'Worst fog' onlookers could ever remember at airport
THE sound of a plane swooping in overhead, louder than usual, was the first warning sign that anything was wrong.
A dull thud penetrated the sound-proof walls of the airport and then an unearthly silence descended, broken moments later by the shrill wail of emergency sirens.
But passengers and staff who rushed to the large glass windows of the departures lounge in an endeavour to decipher what had just occurred were greeted with the sight of nothing but a dim flickering light amid an unbroken wall of dense grey fog -- the worst, some onlookers later said, they could ever remember seeing at Cork Airport.
Cloaked from their view were the scenes of utter devastation being played out on the runway, as emergency services battled to quench an outbreak of flames in the engine before it engulfed the fuselage and along with it, the chances that any survivors might make it out of the wreckage alive.
Twenty minutes later, the fog lifted to reveal the terrifying sight of Flight NM 7100, lying flat on its back with its wheels pointing skywards and billowing black smoke, looking like a semi-deflated balloon.
The routine Belfast to Cork Manx2 commuter flight had been due to leave George Best Airport at 7.50am yesterday but a delay saw it depart instead at 8.12am, with 10 passengers on board, along with a Spanish pilot and an English co-pilot.
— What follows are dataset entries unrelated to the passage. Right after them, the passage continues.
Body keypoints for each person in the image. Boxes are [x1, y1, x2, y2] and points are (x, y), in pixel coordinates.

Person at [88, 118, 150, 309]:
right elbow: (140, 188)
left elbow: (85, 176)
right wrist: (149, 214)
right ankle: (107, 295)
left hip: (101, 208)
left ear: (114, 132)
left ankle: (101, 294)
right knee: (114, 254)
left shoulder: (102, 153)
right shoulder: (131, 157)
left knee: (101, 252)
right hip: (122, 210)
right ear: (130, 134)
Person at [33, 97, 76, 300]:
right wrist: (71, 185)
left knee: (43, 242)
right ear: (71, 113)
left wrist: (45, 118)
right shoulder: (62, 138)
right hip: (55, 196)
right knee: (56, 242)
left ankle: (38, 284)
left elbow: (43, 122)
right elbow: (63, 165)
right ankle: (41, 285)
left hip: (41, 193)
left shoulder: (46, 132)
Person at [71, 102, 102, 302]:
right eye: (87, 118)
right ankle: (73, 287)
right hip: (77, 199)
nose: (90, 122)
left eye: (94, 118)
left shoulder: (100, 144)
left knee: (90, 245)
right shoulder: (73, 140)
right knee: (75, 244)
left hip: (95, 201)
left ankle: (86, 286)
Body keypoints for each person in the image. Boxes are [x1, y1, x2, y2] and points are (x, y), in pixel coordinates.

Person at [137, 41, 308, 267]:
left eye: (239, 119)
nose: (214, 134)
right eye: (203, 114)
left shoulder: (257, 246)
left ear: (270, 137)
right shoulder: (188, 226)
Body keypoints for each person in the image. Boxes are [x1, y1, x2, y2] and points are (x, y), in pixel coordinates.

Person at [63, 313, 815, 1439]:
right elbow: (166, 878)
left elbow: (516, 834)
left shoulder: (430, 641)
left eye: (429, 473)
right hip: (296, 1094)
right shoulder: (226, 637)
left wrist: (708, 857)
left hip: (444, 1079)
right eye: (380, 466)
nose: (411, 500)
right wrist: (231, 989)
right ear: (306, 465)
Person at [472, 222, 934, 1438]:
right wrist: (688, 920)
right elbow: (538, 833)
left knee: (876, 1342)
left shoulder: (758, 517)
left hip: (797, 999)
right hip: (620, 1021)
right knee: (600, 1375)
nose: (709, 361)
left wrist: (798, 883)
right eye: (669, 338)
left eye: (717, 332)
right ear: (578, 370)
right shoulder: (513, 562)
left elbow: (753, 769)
Roadside billboards on the approach to Cork Airport display adverts for the Manx2 service, with fares from €48.99.
The "virtual airline" boasts online that its timetable is specifically designed to provide flights at the times that their extensive market research tells them passengers want to fly, offering business travellers a choice of early departures and late returns.
The flight should have taken just over an hour in the basic, no-frills aircraft and would have been a sleepy, routine commute no different to a train journey for those on board.
There may even have been some frustration among the passengers onboard, their schedules rendered askew, at the delay on arrival at Cork, as the plane made two separate attempts to land and then circled overhead for 20 minutes.
It was at 9.52am that tragedy struck, on the pilot's third attempt to land.
Over at the TNT freight depot, operating clerk Finbarr Raymond was standing in the hall chatting to a colleague when he heard a plane pass low overhead. "It sounded louder than normal and I looked up," he said.
"A few seconds later I heard a sound like a thud or a thump and I knew something had happened. Then there was just silence until the ambulances started to arrive," he said.
Finbarr and the other three TNT employees working at the time looked out but could see nothing except the dense fog.
"We could see a slight light from the emergency services, but that was it."
"It's crazy, but 20 minutes later the fog just lifted and we could see everything," he said, shaking his head in disbelief at what had occurred.
Eight ambulance crews, along with a number of rapid-response paramedic teams and senior ambulance officers, attended the airport.
Miraculously, two passengers staggered out, unscathed from the smouldering wreckage, three other survivors were stretchered away, while another man had to be cut out from the twisted metal of the fuselage. Six, however, did not make it out alive. It seems they never had a chance.
"It was pretty clear straightaway that we were talking about six and six," airport manager Pat Keohane said soberly afterwards.
The injured survivors were brought to a medical tent to be inspected before being taken to Cork University Hospital.
The deceased were carefully removed from the wreckage, brought to a temporary morgue and then taken by hearse to the hospital mortuary.
Staff at the airport had been very professional and had reacted "very well," said Mr Keohane.
"There were still a lot of passengers in the airport so we couldn't just up sticks and close down," he explained, saying it had to be business as usual for many staff members in the immediate aftermath of the crash.
"It has to be work as usual -- that seems to be the message," shrugged one ground crew staff member in what could have been a matter-of-fact fashion -- but for the expression of distress and sheer sadness in his eyes.